[Opening Exercise input section]

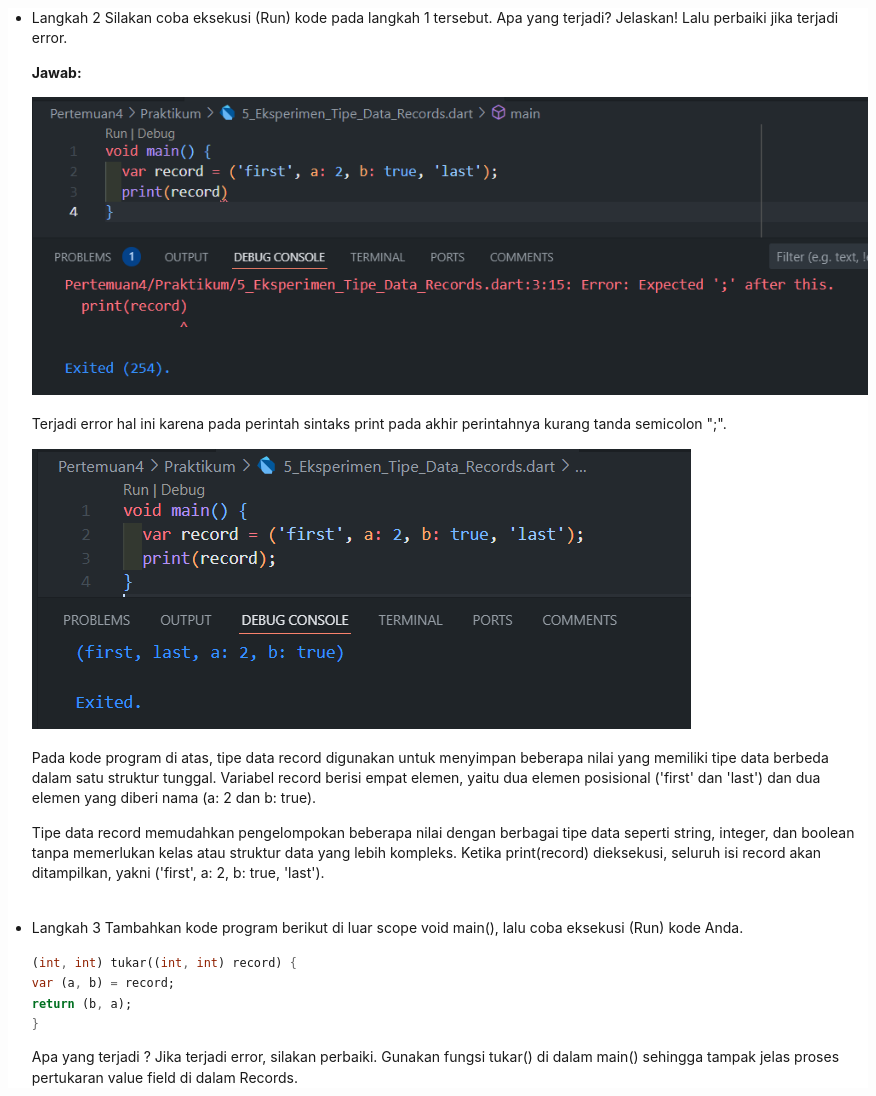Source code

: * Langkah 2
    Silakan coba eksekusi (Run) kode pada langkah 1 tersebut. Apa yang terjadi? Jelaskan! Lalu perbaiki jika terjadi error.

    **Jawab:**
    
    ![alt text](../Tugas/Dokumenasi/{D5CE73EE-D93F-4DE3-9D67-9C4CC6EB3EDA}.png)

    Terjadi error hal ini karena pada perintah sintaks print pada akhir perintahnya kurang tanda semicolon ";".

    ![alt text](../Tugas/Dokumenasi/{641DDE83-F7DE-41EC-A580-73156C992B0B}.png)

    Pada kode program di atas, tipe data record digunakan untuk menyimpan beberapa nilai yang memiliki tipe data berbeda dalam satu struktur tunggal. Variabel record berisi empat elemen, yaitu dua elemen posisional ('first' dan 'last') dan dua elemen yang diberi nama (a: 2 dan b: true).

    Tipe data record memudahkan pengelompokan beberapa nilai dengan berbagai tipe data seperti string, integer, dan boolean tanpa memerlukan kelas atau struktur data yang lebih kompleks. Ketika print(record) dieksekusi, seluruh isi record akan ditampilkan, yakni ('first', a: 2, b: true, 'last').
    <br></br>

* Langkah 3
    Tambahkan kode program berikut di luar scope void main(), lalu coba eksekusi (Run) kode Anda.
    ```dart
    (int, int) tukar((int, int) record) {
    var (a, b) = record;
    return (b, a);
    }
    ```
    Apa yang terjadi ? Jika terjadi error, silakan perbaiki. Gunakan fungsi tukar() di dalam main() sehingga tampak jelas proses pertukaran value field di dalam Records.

[Closing Exercise input section]
[Opening Exercise input section]

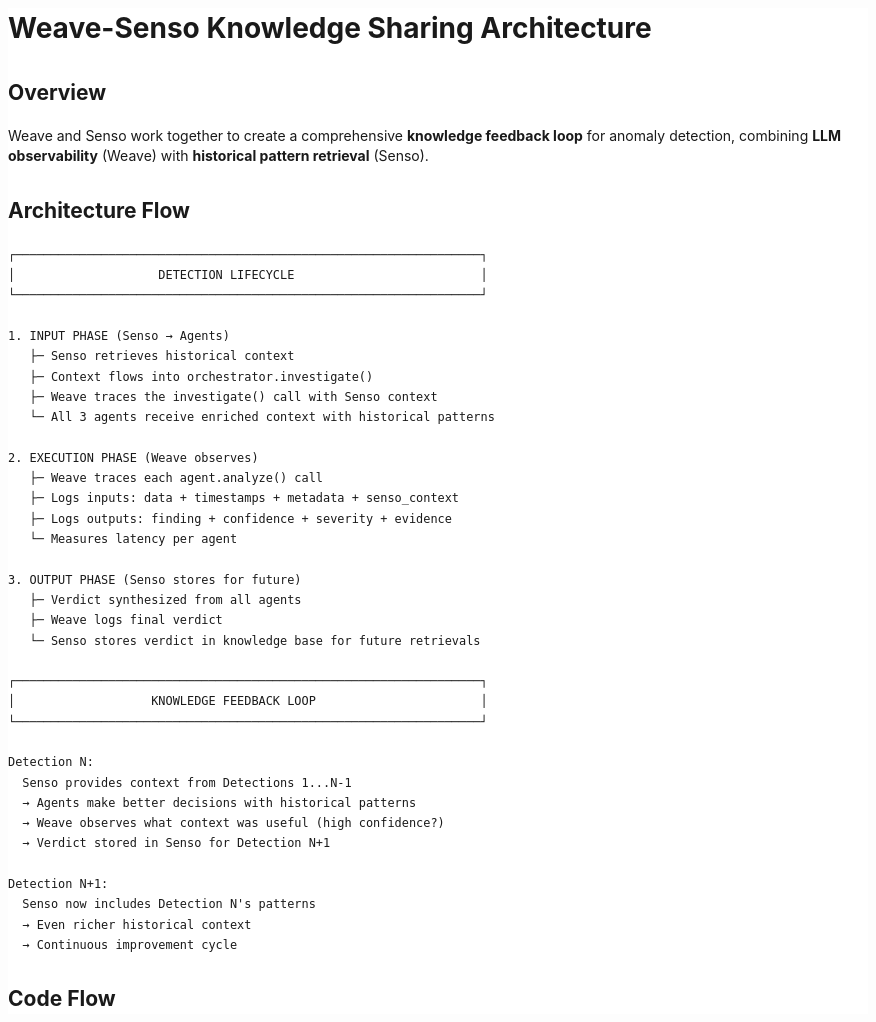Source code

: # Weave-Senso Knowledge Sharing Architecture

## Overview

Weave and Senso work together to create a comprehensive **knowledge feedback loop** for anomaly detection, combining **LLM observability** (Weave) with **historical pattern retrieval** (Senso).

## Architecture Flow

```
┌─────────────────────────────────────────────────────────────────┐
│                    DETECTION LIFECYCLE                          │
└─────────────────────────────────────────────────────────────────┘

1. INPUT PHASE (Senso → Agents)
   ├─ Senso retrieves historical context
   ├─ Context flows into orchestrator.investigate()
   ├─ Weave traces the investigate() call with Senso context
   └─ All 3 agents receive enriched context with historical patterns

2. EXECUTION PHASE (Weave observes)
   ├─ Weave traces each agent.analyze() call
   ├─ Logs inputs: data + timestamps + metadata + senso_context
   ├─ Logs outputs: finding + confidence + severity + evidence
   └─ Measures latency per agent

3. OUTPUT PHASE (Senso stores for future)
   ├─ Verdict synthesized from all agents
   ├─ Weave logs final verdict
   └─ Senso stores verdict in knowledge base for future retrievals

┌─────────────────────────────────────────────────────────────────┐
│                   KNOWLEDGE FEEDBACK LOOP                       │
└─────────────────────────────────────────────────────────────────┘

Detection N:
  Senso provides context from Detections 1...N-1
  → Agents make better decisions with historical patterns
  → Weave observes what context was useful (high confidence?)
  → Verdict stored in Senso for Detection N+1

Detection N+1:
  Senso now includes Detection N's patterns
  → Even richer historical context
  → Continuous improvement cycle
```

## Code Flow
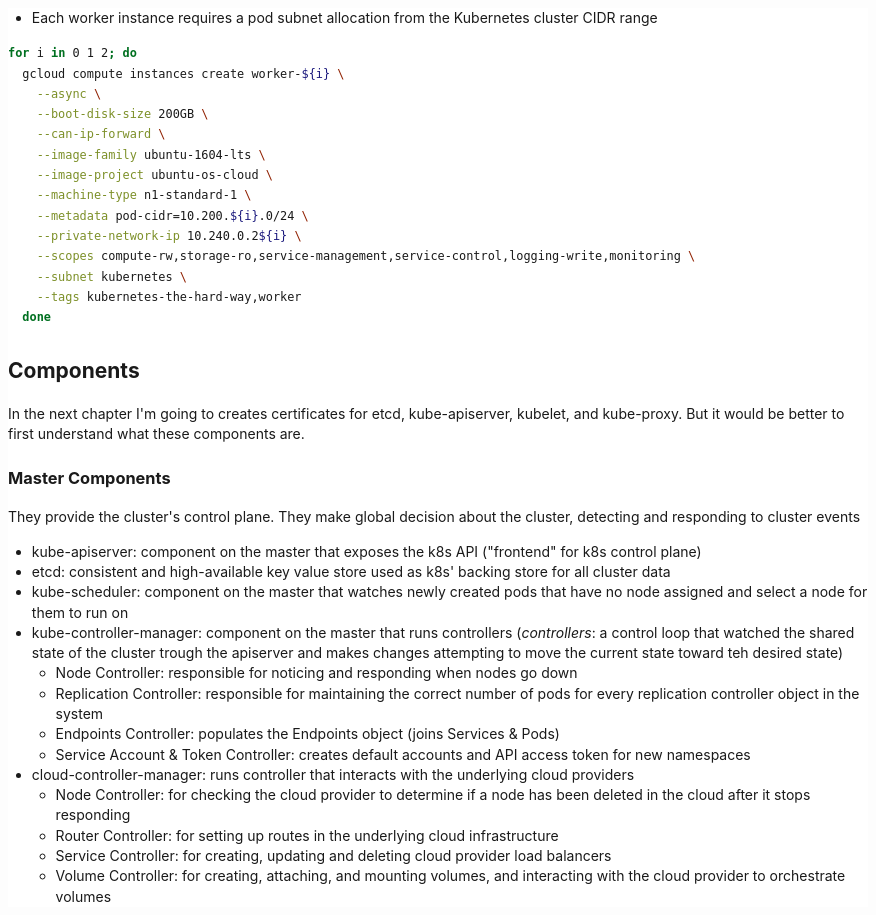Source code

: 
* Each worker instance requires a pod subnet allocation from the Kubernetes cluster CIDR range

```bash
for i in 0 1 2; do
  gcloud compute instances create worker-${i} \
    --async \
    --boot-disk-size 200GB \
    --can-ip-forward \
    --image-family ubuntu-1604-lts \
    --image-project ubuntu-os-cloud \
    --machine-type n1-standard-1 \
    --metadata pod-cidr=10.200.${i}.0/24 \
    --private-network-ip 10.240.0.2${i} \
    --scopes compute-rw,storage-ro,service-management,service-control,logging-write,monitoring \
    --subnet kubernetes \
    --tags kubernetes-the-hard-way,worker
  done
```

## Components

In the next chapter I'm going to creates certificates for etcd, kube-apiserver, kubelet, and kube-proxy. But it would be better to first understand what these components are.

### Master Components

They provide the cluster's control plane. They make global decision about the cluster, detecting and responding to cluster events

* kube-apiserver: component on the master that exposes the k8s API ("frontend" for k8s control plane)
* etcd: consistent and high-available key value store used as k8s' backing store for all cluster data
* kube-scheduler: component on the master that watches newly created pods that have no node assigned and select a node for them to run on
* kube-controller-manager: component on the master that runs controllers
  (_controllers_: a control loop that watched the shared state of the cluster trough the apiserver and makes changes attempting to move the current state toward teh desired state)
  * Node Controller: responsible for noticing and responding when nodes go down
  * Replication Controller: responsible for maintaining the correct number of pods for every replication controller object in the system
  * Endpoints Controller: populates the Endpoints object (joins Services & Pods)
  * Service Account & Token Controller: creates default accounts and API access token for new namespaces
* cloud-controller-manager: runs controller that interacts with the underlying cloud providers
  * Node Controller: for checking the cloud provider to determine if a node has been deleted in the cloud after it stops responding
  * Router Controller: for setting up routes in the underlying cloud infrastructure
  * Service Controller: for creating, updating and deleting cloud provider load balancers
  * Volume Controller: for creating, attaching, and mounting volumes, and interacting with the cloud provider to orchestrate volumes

[Closing Exercise input section]

**Task goal**
Could you transcribe the entries above word for word, from the line with "Tipe data record memudahkan" down to the line with "Apa yang terjadi ?", keeping both?

**Output**
    Tipe data record memudahkan pengelompokan beberapa nilai dengan berbagai tipe data seperti string, integer, dan boolean tanpa memerlukan kelas atau struktur data yang lebih kompleks. Ketika print(record) dieksekusi, seluruh isi record akan ditampilkan, yakni ('first', a: 2, b: true, 'last').
    <br></br>

* Langkah 3
    Tambahkan kode program berikut di luar scope void main(), lalu coba eksekusi (Run) kode Anda.
    ```dart
    (int, int) tukar((int, int) record) {
    var (a, b) = record;
    return (b, a);
    }
    ```
    Apa yang terjadi ? Jika terjadi error, silakan perbaiki. Gunakan fungsi tukar() di dalam main() sehingga tampak jelas proses pertukaran value field di dalam Records.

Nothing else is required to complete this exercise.